Regarding the challenges for deep-tech startups, Scheffer highlighted a succession of critical hurdles. Success is contingent upon a diverse, multi-skilled and resilient team capable of navigating technological scaling, strategic positioning within global value chains, and the continuous need to secure capital. He emphasized that the EIC specifically targets ventures characterized by a robust intellectual property base (e.g., granted patents), a focus on paradigm-shifting solutions to societal challenges, and a protracted “valley of death” of three to five years or more.


The EIC’s support mechanism is designed to catalyse further investment. A highly competitive grant acts as a validation signal to the market. Subsequent equity investment from the EIC Fund is conditional on a “crowding-in” effect, requiring beneficiaries to secure private capital investments.
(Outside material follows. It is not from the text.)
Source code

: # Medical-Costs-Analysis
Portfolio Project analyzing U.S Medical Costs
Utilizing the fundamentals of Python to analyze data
This model leverages a Trusted Investor Network and Business Acceleration Services to facilitate connections. On average, each €1 of EIC funding attracts over €3 of private co-investment. Scheffer stressed the subsidiarity of this model, noting the EIC is the “icing on the cake,” dependent on strong national and regional funding pipelines to create a viable deal flow.

The EIC’s portfolio reveals a strategic concentration in key deep-tech domains. Large concentrations are in health (particularly AI-driven diagnostics), hardware for the digital transition (semiconductors, photonics, quantum), and energy/climate technologies. A foundational criterion for all funded projects is adherence to the “do no significant harm” principle, with an aspirational target for one-third of EIC investments to directly support Green Deal objectives.

Finally, Scheffer articulated a forward-looking agenda. Maintaining Europe’s global competitiveness will require deeper capital markets for scale-ups, including the mobilization of pension funds and the strategic use of public procurement for innovation.

The EIC Board’s future focus will be on strengthening this entire pipeline, from Pathfinder and Transition instruments for early-stage research to the Accelerator for scaling companies, ensuring the EIC’s growing portfolio of currently 742 companies succeeds globally and contributes to a revolving system, where successful exits allow reinvestment in the next generation of breakthrough ventures.